# The surface area of a solid metallic sphere is 616 cm2.

Question:

The surface area of a solid metallic sphere is $616 \mathrm{~cm}^{2}$. It is melted and recast into a cone of height $28 \mathrm{~cm}$. Find the diameter of the base of the cone so formed (Use $\left.\pi=22 / 7\right)$.

Solution:

The surface area of the metallic sphere is 616 square cm. Let the radius of the metallic sphere is r. Therefore, we have

$4 \pi r^{2}=616$

$\Rightarrow r^{2}=\frac{616 \times 7}{4 \times 22}$

$\Rightarrow r^{2}=7 \times 7$

$\Rightarrow r=7$

Therefore, the radius of the metallic sphere is 7 cm and the volume of the sphere is

$V_{1}=\frac{4}{3} \pi \times(7)^{3} \mathrm{~cm}^{3}$

The sphere is melted to recast a cone of height 28 cm. Let the radius of the cone is R cm.

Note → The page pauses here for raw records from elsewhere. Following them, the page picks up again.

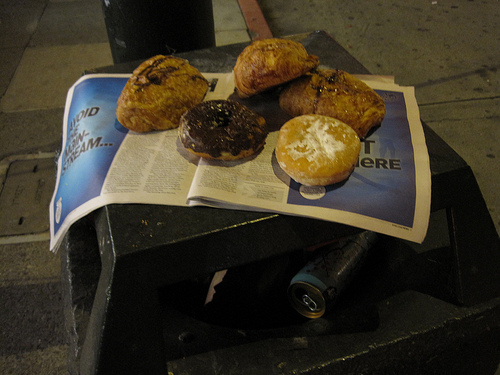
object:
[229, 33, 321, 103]
donut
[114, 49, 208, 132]
donut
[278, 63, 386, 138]
donut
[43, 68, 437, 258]
newspaper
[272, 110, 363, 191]
doughnut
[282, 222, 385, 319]
can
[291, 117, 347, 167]
powder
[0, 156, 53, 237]
sewer cover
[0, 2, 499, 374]
ground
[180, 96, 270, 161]
donuts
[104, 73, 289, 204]
area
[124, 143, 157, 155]
letters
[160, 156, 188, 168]
letters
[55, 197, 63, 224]
design label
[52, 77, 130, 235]
left side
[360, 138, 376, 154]
t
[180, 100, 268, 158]
chocolate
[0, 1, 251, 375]
sidewalk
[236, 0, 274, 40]
stripe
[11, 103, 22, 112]
spot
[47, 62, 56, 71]
spot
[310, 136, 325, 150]
center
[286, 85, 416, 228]
ad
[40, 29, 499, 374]
trash can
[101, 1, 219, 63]
pole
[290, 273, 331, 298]
ring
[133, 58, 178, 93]
drizzle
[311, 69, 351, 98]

Therefore, the volume of the cone is

$V_{2}=\frac{1}{3} \pi \times(R)^{2} \times 28 \mathrm{~cm}^{3}$

Since, the volumes of the sphere and the cone are same; we have

$V_{1}=V_{2}$

$\Rightarrow \frac{4}{3} \pi \times(7)^{3}=\frac{1}{3} \pi \times(R)^{2} \times 28$'

$\Rightarrow R^{2}=\frac{4 \times(7)^{3}}{28}$

$\Rightarrow R^{2}=7^{2}$

$\Rightarrow R=7$

Hence, the diameter of the base of the cone so formed is two times its radius, which is $14 \mathrm{~cm}$.